**Work instruction 1**. List every organization that the Greenovate article names as a collaborator in the program.
**Work instruction 2**. Write out the stretch of the Greenovate article from "The Greenovate programme" through "their school buildings.", switching "Johnson Controls" to "the industry partner".

Start of Text under study

More students to get a chance to plan the greening of their own schools

Students from Juying Secondary School planting a tree as part of Biodiversity Week in 2016.
Students from Juying Secondary School planting a tree as part of Biodiversity Week in 2016. PHOTO: JUYING SECONDARY SCHOOL

SINGAPORE - Another 10 schools have joined a programme that gives secondary school students the chance to propose action plans to green their schools.

The Greenovate programme - a collaboration between the Building and Construction Authority (BCA), Singapore Green Building Council (SGBC), Republic Polytechnic (RP) and Johnson Controls - was launched last June with an initial group of nine secondary schools.

Following energy audits by RP students and Johnson Controls, an energy service company, secondary school students in the programme draw up plans to improve the environmental sustainability of their school buildings.

End of Text under study
Start of Data provided

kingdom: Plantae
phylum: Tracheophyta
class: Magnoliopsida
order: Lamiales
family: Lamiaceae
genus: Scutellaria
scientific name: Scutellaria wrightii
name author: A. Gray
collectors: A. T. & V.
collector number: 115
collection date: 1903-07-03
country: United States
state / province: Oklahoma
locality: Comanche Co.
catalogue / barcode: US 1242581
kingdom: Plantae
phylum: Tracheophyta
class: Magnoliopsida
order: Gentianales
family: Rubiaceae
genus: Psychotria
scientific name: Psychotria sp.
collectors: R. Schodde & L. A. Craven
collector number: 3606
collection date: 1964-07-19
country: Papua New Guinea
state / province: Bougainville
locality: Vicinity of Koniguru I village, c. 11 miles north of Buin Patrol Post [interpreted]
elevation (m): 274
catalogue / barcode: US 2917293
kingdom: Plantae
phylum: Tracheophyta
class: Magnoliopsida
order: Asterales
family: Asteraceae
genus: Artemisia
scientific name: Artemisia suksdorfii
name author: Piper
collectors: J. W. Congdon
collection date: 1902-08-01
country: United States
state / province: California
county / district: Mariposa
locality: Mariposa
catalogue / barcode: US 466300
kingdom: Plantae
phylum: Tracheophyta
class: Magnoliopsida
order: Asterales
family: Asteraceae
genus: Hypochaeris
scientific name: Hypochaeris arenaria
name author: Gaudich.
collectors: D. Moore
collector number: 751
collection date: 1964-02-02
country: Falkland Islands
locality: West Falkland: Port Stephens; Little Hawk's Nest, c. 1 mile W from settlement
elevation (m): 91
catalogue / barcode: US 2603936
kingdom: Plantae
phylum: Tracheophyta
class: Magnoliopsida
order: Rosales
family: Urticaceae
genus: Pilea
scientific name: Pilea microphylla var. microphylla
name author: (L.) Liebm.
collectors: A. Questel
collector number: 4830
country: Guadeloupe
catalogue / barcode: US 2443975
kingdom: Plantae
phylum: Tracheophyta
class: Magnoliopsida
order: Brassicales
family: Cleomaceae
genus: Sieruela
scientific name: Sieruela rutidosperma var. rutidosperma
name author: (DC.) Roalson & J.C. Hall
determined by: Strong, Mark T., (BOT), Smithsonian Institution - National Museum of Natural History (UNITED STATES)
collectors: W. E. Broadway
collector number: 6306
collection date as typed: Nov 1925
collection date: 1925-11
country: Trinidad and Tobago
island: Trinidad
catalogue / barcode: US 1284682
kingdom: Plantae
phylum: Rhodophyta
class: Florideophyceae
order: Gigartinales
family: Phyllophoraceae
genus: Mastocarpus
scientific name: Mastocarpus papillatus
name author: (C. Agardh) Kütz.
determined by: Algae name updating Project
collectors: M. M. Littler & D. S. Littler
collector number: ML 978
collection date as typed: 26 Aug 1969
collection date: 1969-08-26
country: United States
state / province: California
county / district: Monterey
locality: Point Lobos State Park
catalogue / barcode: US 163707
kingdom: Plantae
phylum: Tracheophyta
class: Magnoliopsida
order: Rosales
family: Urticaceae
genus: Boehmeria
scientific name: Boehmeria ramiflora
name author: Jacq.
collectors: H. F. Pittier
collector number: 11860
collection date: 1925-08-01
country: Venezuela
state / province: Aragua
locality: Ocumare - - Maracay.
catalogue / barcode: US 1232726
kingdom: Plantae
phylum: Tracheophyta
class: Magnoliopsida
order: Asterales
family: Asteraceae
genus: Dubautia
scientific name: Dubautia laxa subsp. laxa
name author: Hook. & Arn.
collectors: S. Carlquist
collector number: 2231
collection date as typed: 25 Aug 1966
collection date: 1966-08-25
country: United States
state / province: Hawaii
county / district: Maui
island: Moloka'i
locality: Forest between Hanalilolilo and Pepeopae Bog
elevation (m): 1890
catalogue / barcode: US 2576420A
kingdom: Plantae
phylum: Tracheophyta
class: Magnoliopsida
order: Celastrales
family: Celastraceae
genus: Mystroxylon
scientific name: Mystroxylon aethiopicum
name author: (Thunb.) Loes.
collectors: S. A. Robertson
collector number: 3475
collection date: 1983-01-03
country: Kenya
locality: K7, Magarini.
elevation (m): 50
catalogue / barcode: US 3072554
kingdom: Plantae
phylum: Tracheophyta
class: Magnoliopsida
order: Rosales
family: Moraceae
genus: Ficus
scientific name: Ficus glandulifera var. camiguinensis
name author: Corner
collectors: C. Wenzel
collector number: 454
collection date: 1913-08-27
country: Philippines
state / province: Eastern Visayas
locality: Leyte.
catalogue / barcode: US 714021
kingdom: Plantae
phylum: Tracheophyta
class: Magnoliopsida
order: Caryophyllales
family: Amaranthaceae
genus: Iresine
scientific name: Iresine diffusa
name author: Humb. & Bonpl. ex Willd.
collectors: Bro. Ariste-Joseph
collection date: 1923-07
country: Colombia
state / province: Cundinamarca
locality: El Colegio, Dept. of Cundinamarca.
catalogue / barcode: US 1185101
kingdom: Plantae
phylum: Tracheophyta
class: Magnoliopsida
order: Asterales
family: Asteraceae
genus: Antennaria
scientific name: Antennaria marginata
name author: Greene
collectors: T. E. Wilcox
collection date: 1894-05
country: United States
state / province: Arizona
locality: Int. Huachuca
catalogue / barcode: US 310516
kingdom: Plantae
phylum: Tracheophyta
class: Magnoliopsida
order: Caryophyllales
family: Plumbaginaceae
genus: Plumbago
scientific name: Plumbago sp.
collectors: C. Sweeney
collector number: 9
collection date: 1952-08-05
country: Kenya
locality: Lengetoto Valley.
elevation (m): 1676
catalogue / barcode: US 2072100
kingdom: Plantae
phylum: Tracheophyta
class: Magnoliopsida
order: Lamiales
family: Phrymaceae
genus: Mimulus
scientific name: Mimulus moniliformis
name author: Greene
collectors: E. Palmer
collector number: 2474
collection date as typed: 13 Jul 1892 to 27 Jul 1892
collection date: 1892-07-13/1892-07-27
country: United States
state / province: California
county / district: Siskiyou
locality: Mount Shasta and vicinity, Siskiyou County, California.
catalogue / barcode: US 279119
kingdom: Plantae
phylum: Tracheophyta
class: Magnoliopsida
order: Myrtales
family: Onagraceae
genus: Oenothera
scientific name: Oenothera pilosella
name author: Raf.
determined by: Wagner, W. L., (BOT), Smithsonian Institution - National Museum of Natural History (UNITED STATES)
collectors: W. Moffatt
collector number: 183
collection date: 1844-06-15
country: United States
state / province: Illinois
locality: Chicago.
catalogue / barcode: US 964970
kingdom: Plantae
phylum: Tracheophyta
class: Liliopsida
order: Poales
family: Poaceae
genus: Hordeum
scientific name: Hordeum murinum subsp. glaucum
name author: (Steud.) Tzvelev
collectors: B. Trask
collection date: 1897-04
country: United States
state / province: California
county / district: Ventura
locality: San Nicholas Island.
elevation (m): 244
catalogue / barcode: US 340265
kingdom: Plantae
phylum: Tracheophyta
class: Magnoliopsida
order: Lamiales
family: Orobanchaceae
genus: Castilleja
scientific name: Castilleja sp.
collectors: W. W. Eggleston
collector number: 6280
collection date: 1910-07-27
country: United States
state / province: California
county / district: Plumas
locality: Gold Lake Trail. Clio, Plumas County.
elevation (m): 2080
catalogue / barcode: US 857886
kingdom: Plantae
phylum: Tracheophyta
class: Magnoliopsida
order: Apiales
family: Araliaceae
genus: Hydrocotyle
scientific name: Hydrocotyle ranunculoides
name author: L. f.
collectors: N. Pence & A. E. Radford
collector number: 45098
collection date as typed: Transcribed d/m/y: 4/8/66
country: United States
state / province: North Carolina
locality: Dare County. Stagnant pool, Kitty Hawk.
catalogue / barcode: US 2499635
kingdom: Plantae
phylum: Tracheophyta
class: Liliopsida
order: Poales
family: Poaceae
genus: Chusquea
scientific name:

End of Data provided

**Answer space 1**.
Building and Construction Authority (BCA)
Singapore Green Building Council (SGBC)
Republic Polytechnic (RP)
Johnson Controls

**Answer space 2**.
The Greenovate programme - a collaboration between the Building and Construction Authority (BCA), Singapore Green Building Council (SGBC), Republic Polytechnic (RP) and the industry partner - was launched last June with an initial group of nine secondary schools.

Following energy audits by RP students and the industry partner, an energy service company, secondary school students in the programme draw up plans to improve the environmental sustainability of their school buildings.